Hear, hear. The couple of times I’ve dealt with ODOT, I’ve come away with the impression that their culture is basically an engineering one: they just wanna build stuff and not have to deal with the people who are affected by the building. They love big projects that allow them to play with big trucks and diggers; they really aren’t interested in the boring, day-to-day maintenance of infrastructure that gets built. They know NEXT TO NOTHING about the cycling infrastructure, such as it is, that might be part of any project, since they *never* get on bikes. If you report some problem with cycling infrastructure (potholes, grates, debris, etc), it’s a complete mystery to them – they aren’t aware it could even be a problem, and they have to send people out in trucks to investigate. Rarely will an ODOT employee even get out of a truck to walk the shoulder or bike lane to validate the problem, and if they find the problem, they will try to convince you, the reporter, that it’s not really a problem.

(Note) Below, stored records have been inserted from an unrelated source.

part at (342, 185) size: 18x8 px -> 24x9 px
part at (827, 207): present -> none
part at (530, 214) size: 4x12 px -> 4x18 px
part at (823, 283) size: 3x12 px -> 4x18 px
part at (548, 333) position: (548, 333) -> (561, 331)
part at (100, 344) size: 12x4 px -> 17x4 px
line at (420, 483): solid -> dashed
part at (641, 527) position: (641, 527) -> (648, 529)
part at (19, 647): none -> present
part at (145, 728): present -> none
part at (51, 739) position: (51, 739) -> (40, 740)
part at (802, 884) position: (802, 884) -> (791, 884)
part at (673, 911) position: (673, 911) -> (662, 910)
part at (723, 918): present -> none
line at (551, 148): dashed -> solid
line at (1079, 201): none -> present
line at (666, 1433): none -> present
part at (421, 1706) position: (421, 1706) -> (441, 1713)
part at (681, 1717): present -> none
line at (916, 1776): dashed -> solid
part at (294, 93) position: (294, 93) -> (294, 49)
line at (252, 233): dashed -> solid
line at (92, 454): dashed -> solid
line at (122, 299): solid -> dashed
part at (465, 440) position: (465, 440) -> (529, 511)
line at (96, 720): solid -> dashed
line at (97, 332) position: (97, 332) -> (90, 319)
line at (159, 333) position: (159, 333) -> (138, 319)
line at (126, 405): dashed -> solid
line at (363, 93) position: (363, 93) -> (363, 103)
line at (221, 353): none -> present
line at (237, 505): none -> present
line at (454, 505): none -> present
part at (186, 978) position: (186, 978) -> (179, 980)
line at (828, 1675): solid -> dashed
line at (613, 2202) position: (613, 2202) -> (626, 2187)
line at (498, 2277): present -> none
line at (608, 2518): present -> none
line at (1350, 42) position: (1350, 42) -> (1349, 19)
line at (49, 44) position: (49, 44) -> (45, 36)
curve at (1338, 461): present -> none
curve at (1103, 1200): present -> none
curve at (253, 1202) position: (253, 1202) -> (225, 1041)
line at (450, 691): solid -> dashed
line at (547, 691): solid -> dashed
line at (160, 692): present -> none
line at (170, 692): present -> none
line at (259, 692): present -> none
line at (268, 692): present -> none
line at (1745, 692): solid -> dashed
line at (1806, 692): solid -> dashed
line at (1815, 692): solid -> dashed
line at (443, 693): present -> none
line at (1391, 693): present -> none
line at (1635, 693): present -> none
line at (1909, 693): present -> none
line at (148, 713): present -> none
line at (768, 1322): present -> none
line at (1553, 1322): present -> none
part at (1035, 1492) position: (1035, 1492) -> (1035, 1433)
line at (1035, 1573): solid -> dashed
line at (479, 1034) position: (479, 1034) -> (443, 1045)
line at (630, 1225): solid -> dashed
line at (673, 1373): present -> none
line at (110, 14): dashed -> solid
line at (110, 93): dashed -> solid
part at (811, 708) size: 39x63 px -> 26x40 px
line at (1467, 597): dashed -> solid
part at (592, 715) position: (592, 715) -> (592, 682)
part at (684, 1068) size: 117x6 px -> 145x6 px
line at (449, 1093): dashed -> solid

I wonder what it would take for the ODOT employees who are *not* in the car-centric areas to come into these BP forums and talk about what they are finding. My guess is they never would b/c they would need to dress up what’s happening in ODOT as caring in any way about any type of transportation other than cars & trucks.
Well past time for a thorough house cleaning at ODOT, and an OTC that will take the science of global warming seriously.